= Beginning of Section =

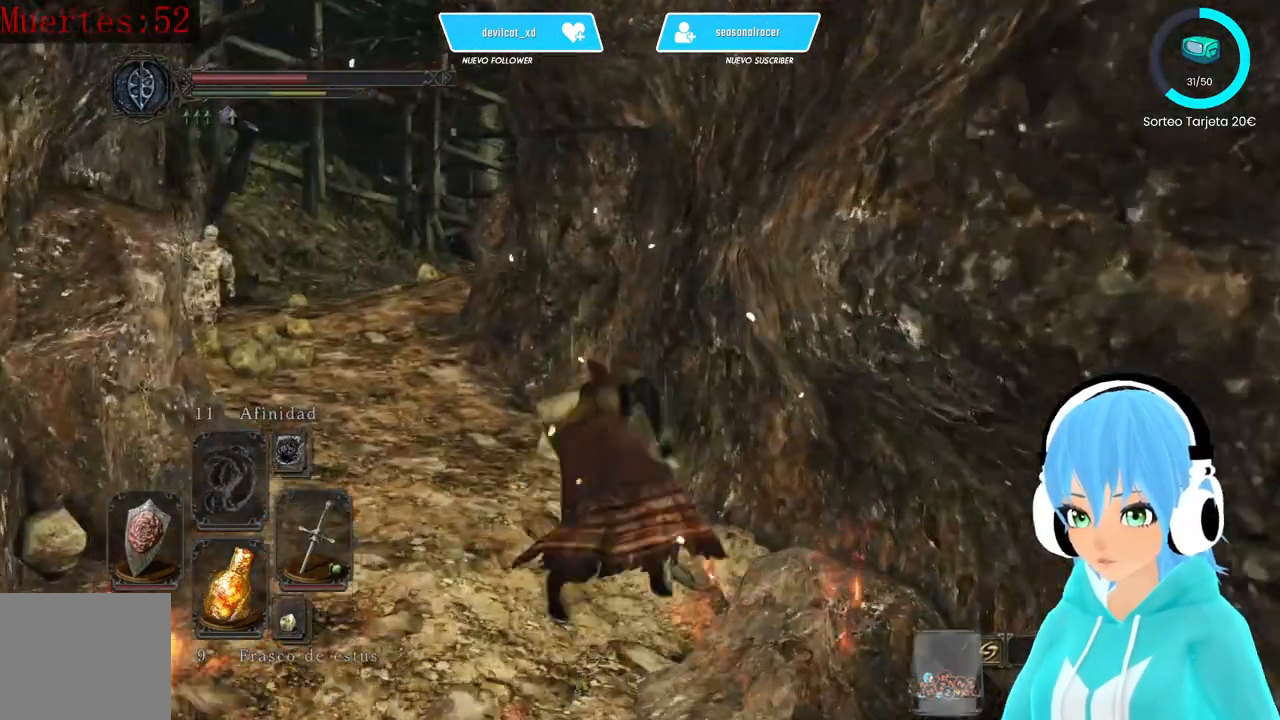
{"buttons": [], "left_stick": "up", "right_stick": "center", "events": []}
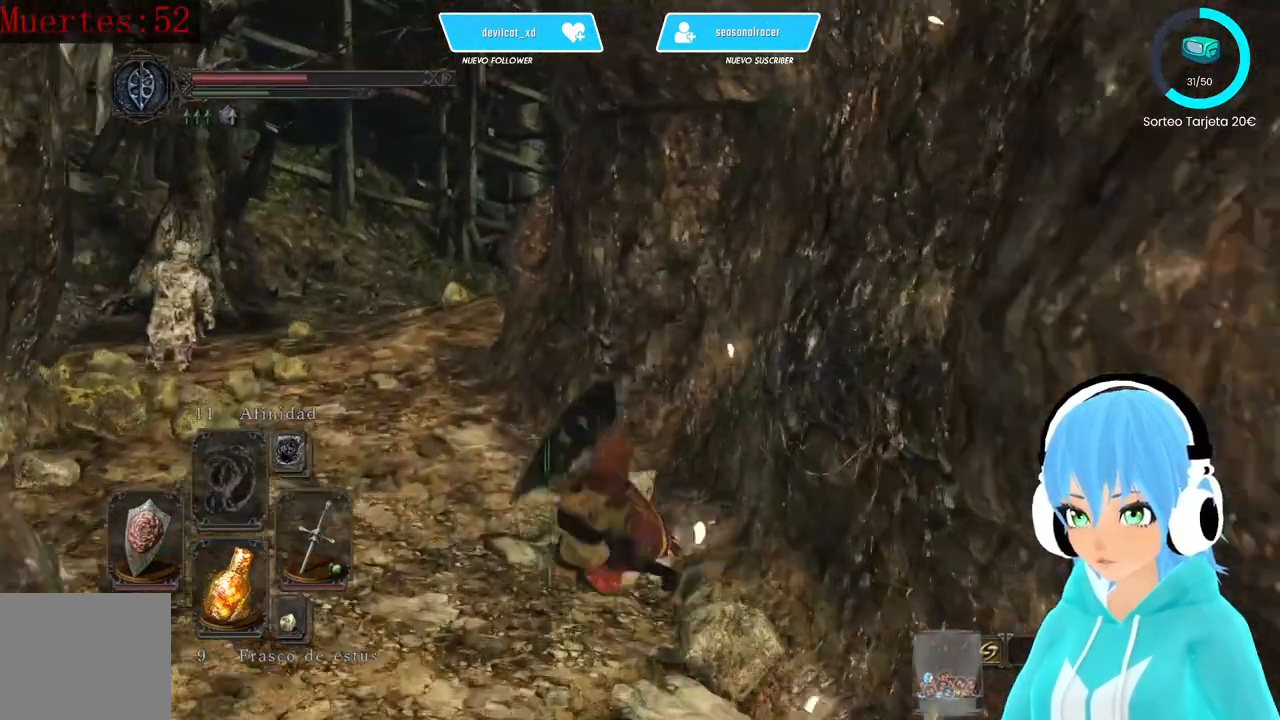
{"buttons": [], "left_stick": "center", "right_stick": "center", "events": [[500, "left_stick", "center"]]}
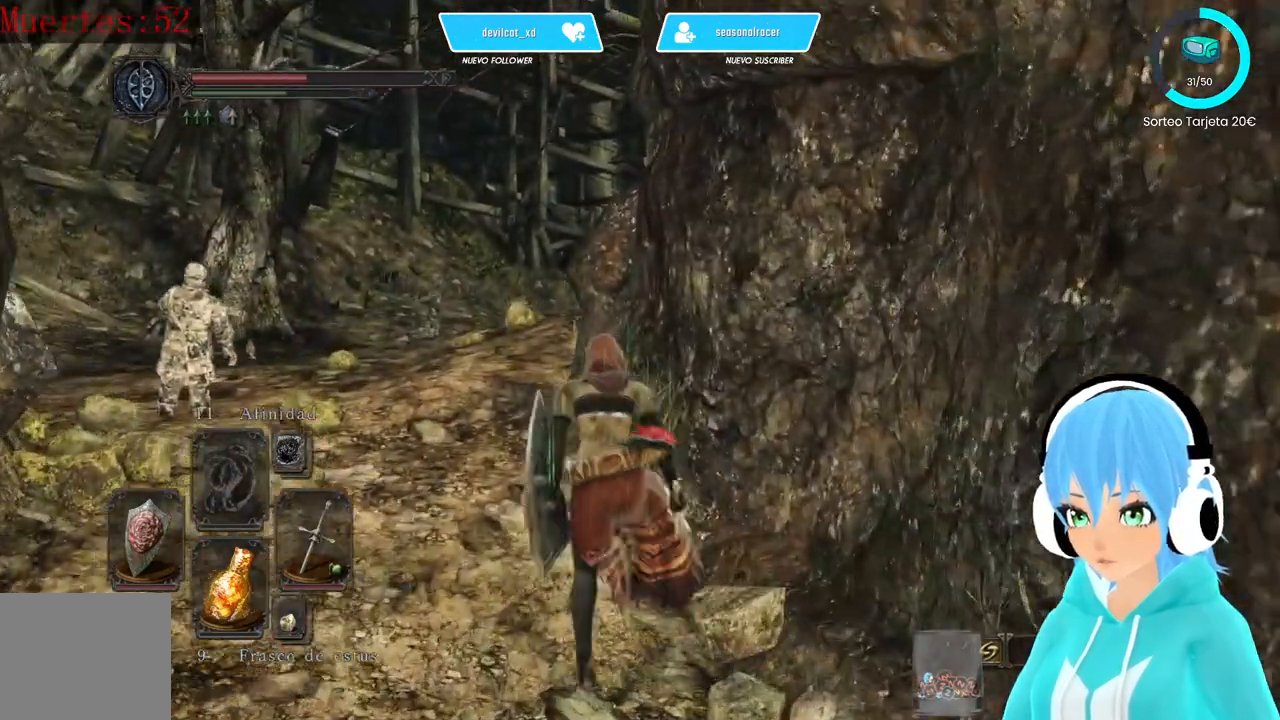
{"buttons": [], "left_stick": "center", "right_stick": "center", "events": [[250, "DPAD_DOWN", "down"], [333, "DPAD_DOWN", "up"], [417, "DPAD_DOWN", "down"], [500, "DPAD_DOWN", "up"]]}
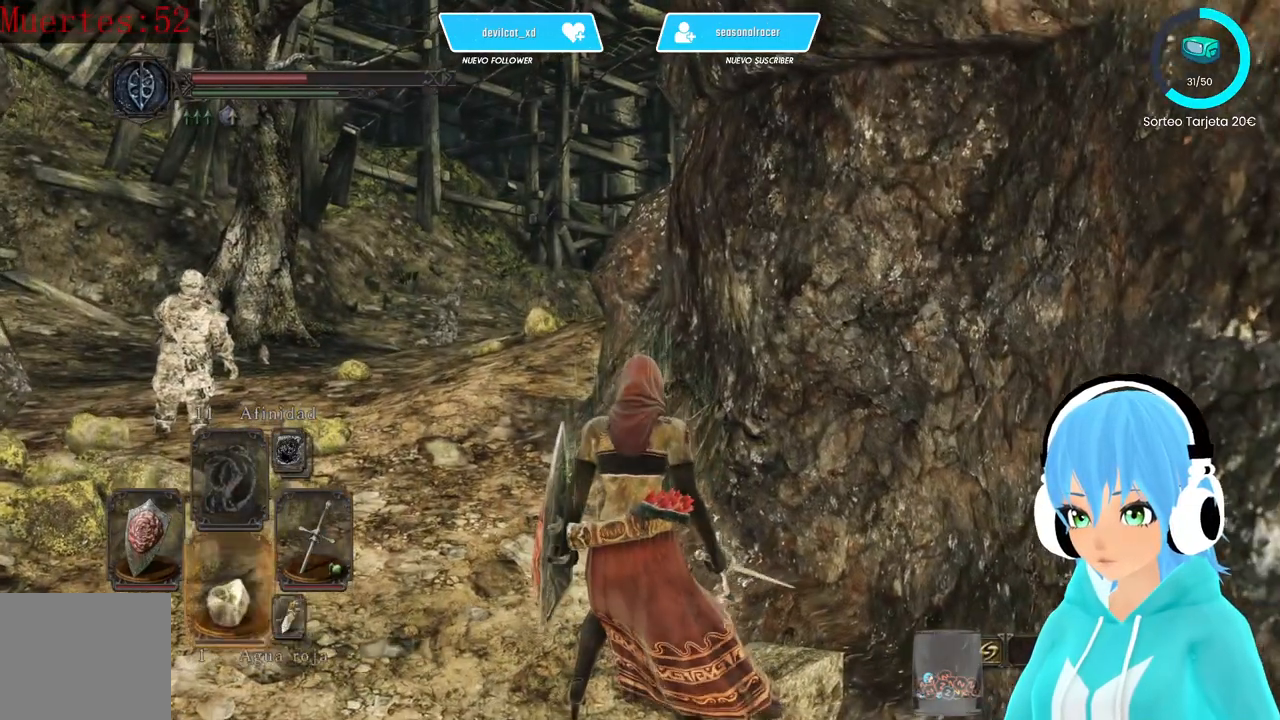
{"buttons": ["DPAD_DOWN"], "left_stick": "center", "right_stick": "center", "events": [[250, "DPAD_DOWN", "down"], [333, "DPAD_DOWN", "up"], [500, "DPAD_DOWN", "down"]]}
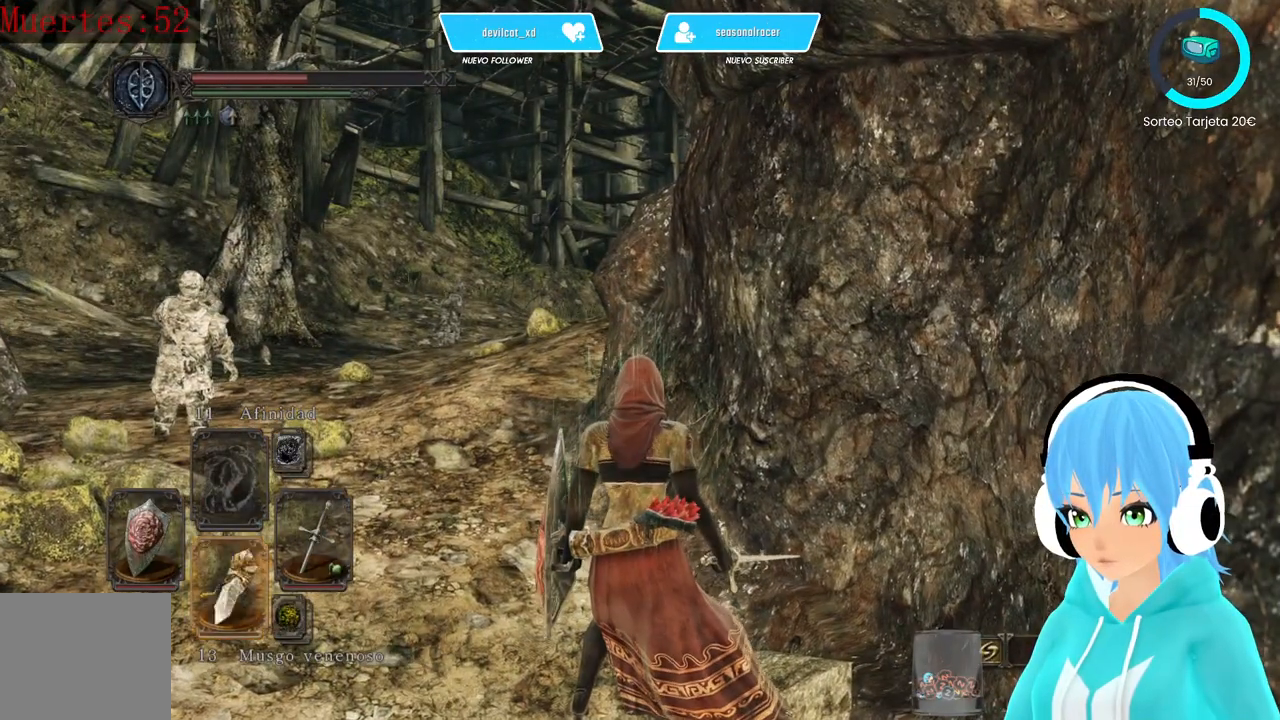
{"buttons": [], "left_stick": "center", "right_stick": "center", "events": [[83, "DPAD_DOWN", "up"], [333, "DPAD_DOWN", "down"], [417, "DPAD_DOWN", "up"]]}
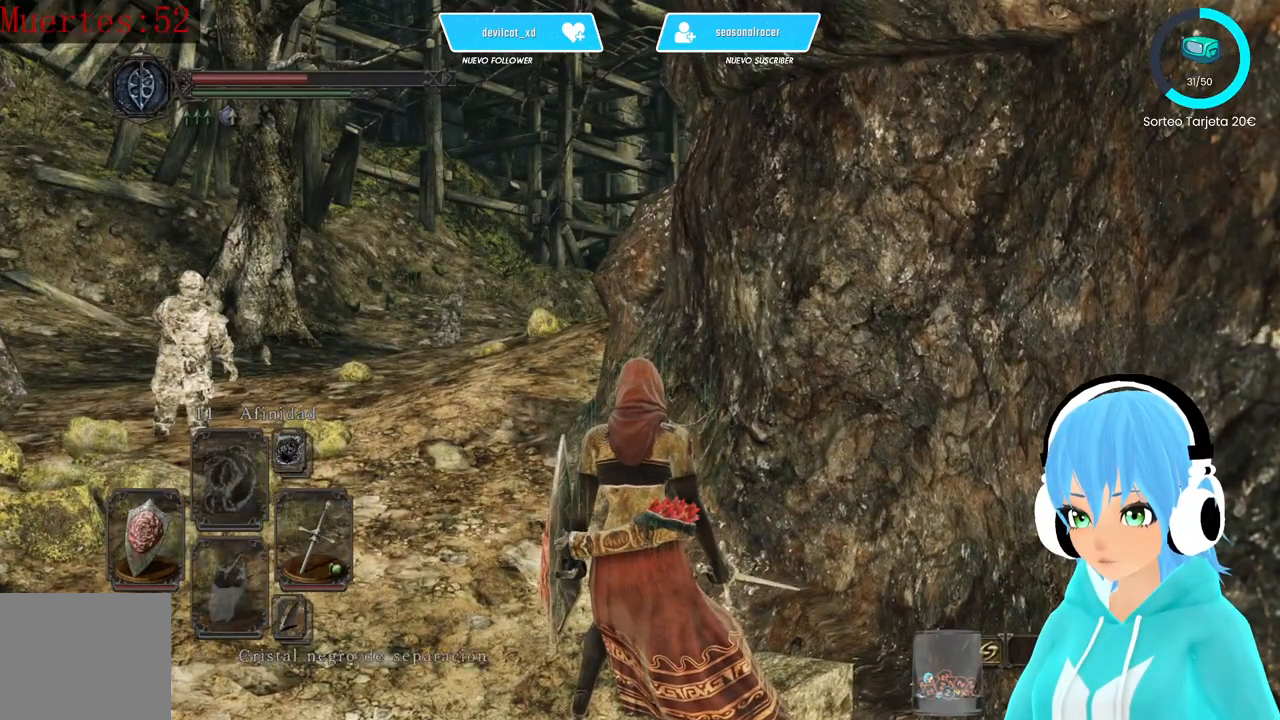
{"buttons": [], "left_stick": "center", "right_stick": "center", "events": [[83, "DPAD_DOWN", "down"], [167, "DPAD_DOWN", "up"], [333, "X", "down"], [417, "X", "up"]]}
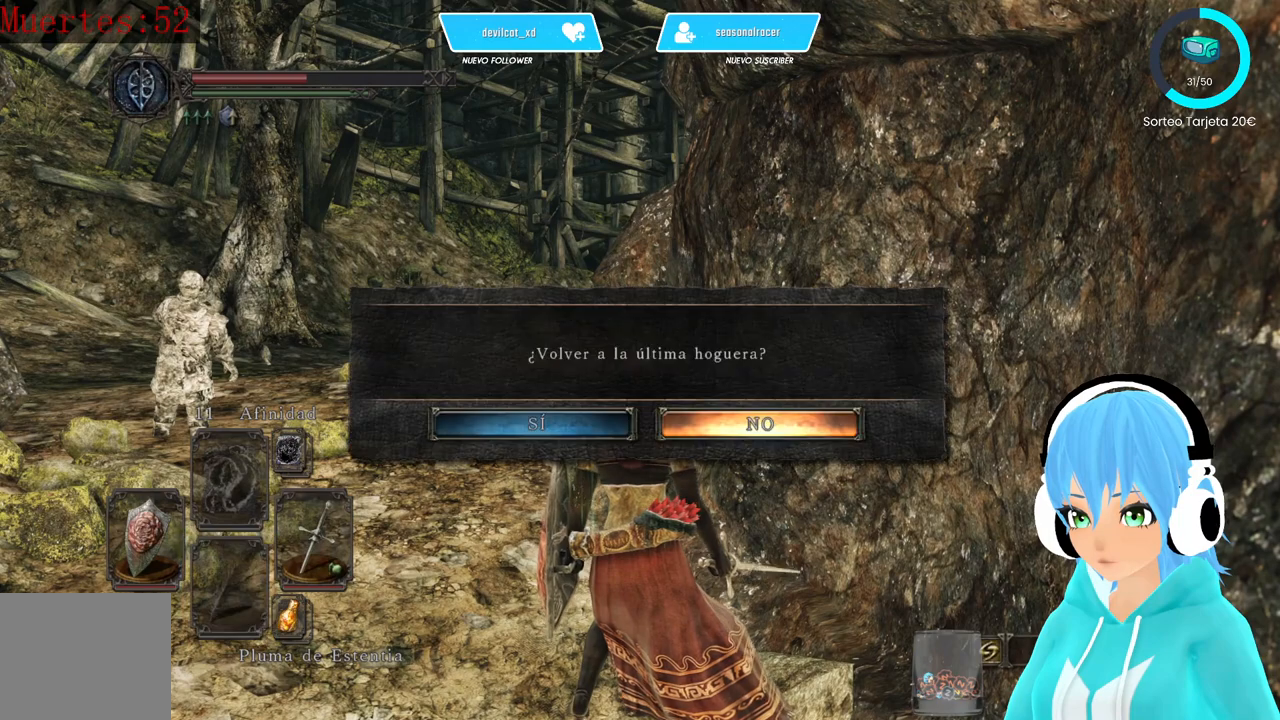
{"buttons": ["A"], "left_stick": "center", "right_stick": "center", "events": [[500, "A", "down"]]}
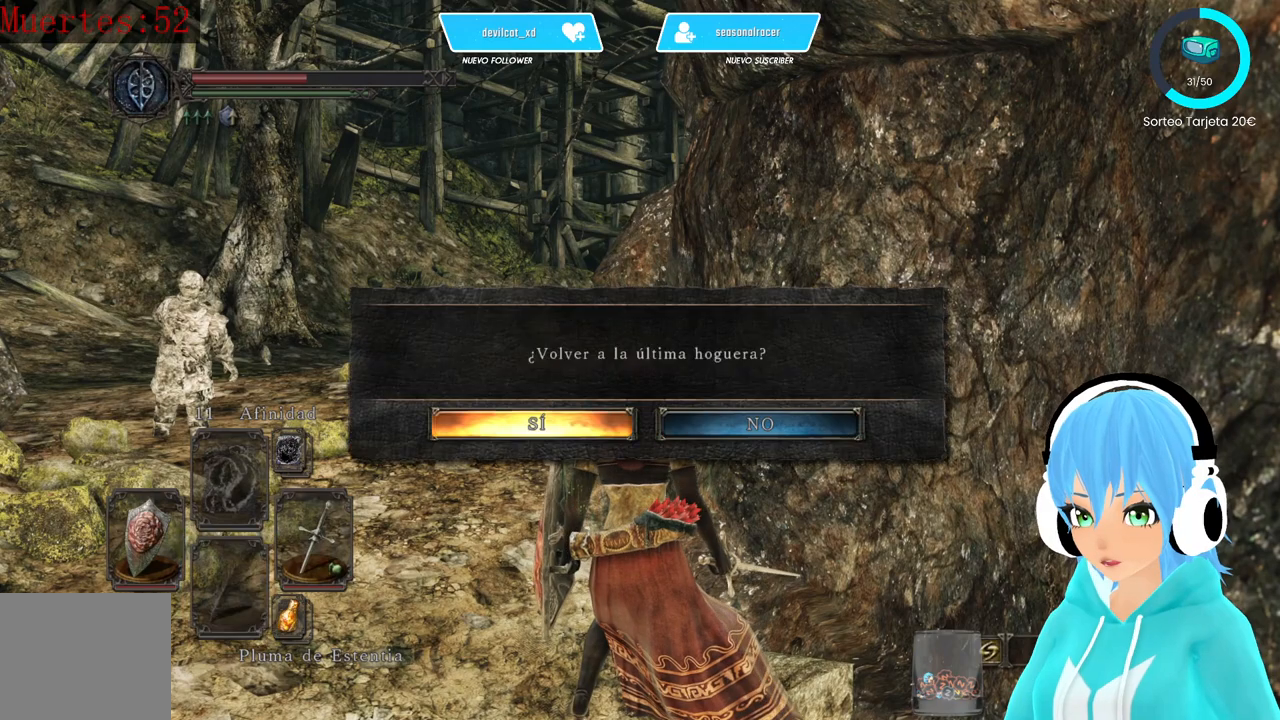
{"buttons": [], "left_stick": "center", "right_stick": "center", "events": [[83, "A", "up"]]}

= End of Section =

# [How to complete this task]
All of the records above are to be printed exactly, with every picture omitted.

# [Solution for this task]
{"buttons": [], "left_stick": "up", "right_stick": "center", "events": []}
{"buttons": [], "left_stick": "center", "right_stick": "center", "events": [[500, "left_stick", "center"]]}
{"buttons": [], "left_stick": "center", "right_stick": "center", "events": [[250, "DPAD_DOWN", "down"], [333, "DPAD_DOWN", "up"], [417, "DPAD_DOWN", "down"], [500, "DPAD_DOWN", "up"]]}
{"buttons": ["DPAD_DOWN"], "left_stick": "center", "right_stick": "center", "events": [[250, "DPAD_DOWN", "down"], [333, "DPAD_DOWN", "up"], [500, "DPAD_DOWN", "down"]]}
{"buttons": [], "left_stick": "center", "right_stick": "center", "events": [[83, "DPAD_DOWN", "up"], [333, "DPAD_DOWN", "down"], [417, "DPAD_DOWN", "up"]]}
{"buttons": [], "left_stick": "center", "right_stick": "center", "events": [[83, "DPAD_DOWN", "down"], [167, "DPAD_DOWN", "up"], [333, "X", "down"], [417, "X", "up"]]}
{"buttons": ["A"], "left_stick": "center", "right_stick": "center", "events": [[500, "A", "down"]]}
{"buttons": [], "left_stick": "center", "right_stick": "center", "events": [[83, "A", "up"]]}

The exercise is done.